Selenium trioxide is the inorganic compound with the formula SeO_{3}. It is white, hygroscopic solid. It is also an oxidizing agent and a Lewis acid. It is of academic interest as a precursor to Se(VI) compounds.

==Preparation==
Selenium trioxide is difficult to prepare because it is unstable with respect to the dioxide:
2 SeO_{3} → 2 SeO_{2} + O_{2}

It has been generated in a number of ways despite the fact that the dioxide does not combust under normal conditions. One method entails dehydration of anhydrous selenic acid with phosphorus pentoxide at 150–160 °C. Another method is the reaction of liquid sulfur trioxide with potassium selenate.
SO_{3} + K_{2}SeO_{4} → K_{2}SO_{4} + SeO_{3}

==Reactions==
In its chemistry SeO_{3} generally resembles sulfur trioxide, SO_{3}, rather than tellurium trioxide, TeO_{3}. The impure substance reacts explosively with oxidizable organic compounds.

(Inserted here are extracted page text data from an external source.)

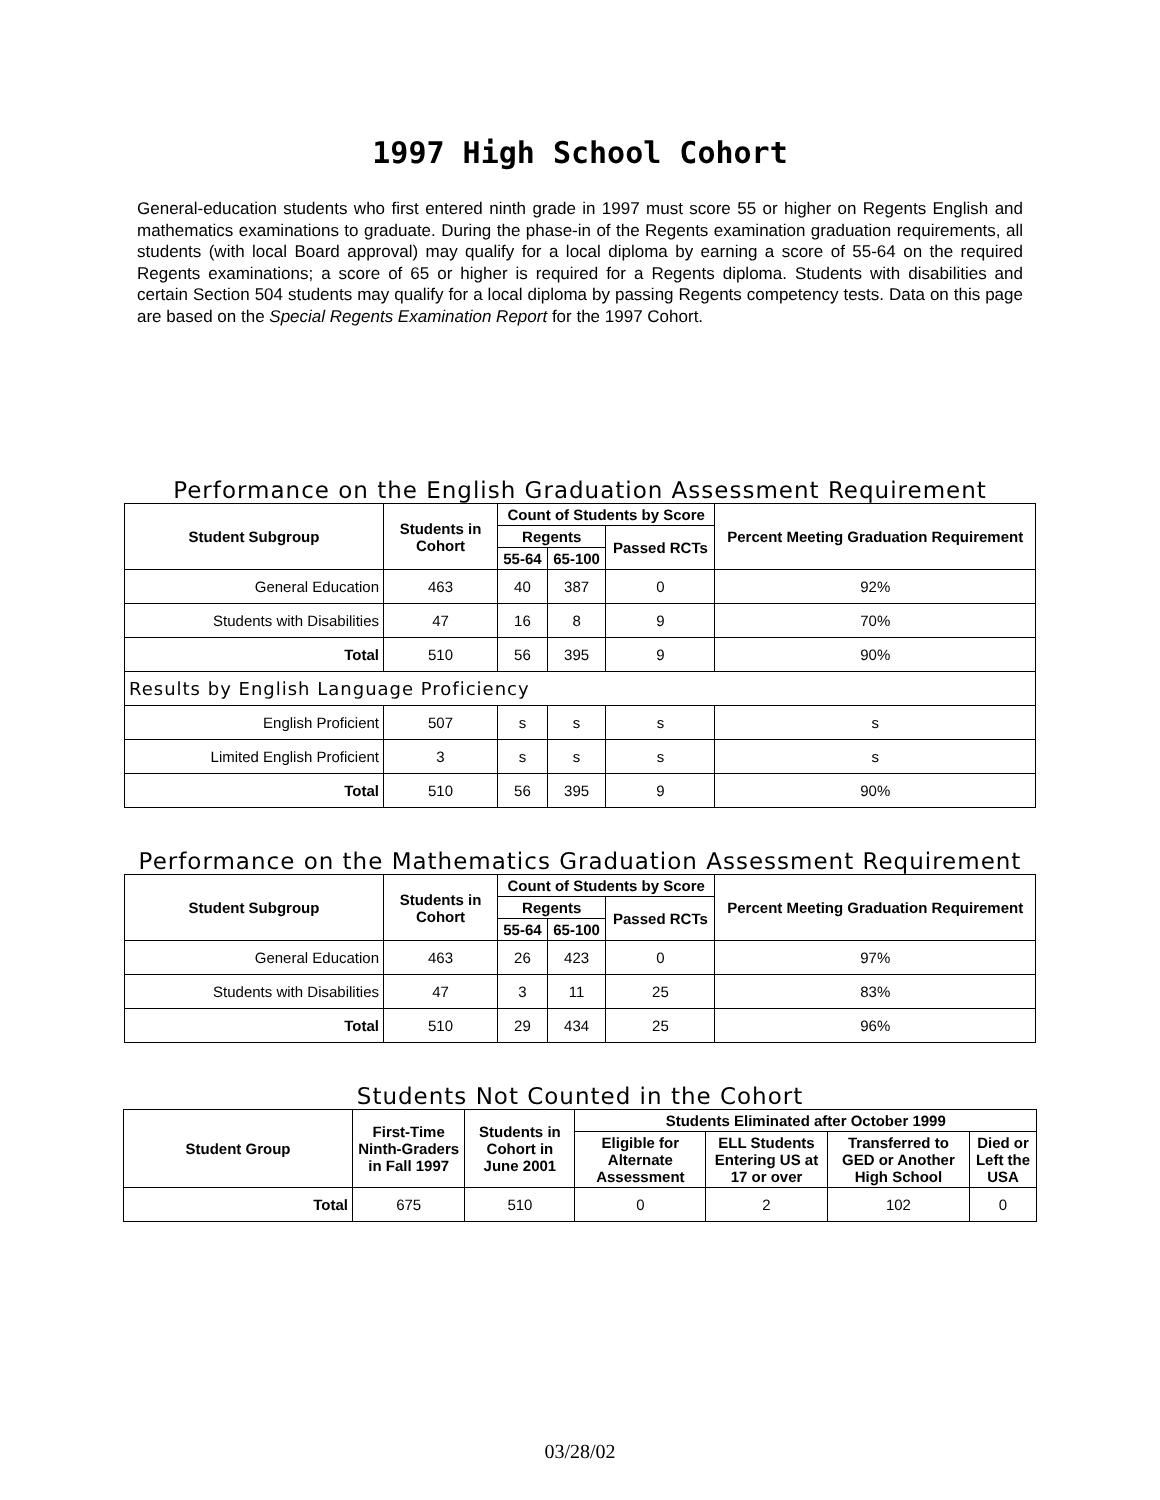1997 High School Cohort
General-education students who first entered ninth grade in 1997 must score 55 or higher on Regents English and mathematics examinations to graduate. During the phase-in of the Regents examination graduation requirements, all students (with local Board approval) may qualify for a local diploma by earning a score of 55-64 on the required Regents examinations; a score of 65 or higher is required for a Regents diploma. Students with disabilities and certain Section 504 students may qualify for a local diploma by passing Regents competency tests. Data on this page are based on the Special Regents Examination Report for the 1997 Cohort.
Performance on the English Graduation Assessment Requirement
| Student Subgroup | Students in Cohort | Count of Students by Score | | | Percent Meeting Graduation Requirement |
| --- | --- | --- | --- | --- | --- |
| | | Regents | | Passed RCTs | |
| | | 55-64 | 65-100 | | |
| General Education | 463 | 40 | 387 | 0 | 92% |
| Students with Disabilities | 47 | 16 | 8 | 9 | 70% |
| Total | 510 | 56 | 395 | 9 | 90% |
| Results by English Language Proficiency | | | | | |
| English Proficient | 507 | s | s | s | s |
| Limited English Proficient | 3 | s | s | s | s |
| Total | 510 | 56 | 395 | 9 | 90% |
Performance on the Mathematics Graduation Assessment Requirement
| Student Subgroup | Students in Cohort | Count of Students by Score | | | Percent Meeting Graduation Requirement |
| --- | --- | --- | --- | --- | --- |
| | | Regents | | Passed RCTs | |
| | | 55-64 | 65-100 | | |
| General Education | 463 | 26 | 423 | 0 | 97% |
| Students with Disabilities | 47 | 3 | 11 | 25 | 83% |
| Total | 510 | 29 | 434 | 25 | 96% |
Students Not Counted in the Cohort
| Student Group | First-Time Ninth-Graders in Fall 1997 | Students in Cohort in June 2001 | Students Eliminated after October 1999 | | | |
| --- | --- | --- | --- | --- | --- | --- |
| | | | Eligible for Alternate Assessment | ELL Students Entering US at 17 or over | Transferred to GED or Another High School | Died or Left the USA |
| Total | 675 | 510 | 0 | 2 | 102 | 0 |
03/28/02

At 120 °C SeO_{3} reacts with selenium dioxide to form the Se(VI)-Se(IV) compound diselenium pentaoxide:
SeO_{3} + SeO_{2} → Se_{2}O_{5}

It reacts with selenium tetrafluoride to form selenoyl fluoride, the selenium analogue of sulfuryl fluoride
2SeO_{3} + SeF_{4} → 2SeO_{2}F_{2} + SeO_{2}

As with SO_{3} adducts are formed with Lewis bases such as pyridine, dioxane and ether.

With lithium oxide and sodium oxide it reacts to form salts of Se^{VI}O_{5}^{4−} and Se^{VI}O_{6}^{6−}: With Li_{2}O, it gives Li_{4}SeO_{5}, containing the trigonal pyramidal anion Se^{VI}O_{5}^{4−} with equatorial bonds, 170.6–171.9 pm; and longer axial Se−O bonds of 179.5 pm. With Na_{2}O it gives Na_{4}SeO_{5}, containing the square pyramidal Se^{VI}O_{5}^{4−}, with Se−O bond lengths ranging from range 172.9 → 181.5 pm, and Na_{12}(SeO_{4})_{3}(SeO_{6}), containing octahedral Se^{VI}O_{6}^{6−}. Se^{VI}O_{6}^{6−} is the conjugate base of the unknown orthoselenic acid (Se(OH)_{6}).

==Structure==
In the solid phase SeO_{3} consists of cyclic tetramers, with an 8 membered (Se−O)_{4} ring. Selenium atoms are 4-coordinate, bond lengths being Se−O bridging are 175 pm and 181 pm, non-bridging 156 and 154 pm.

SeO_{3} in the gas phase consists of tetramers and monomeric SeO_{3} which is trigonal planar with an Se−O bond length of 168.78 pm.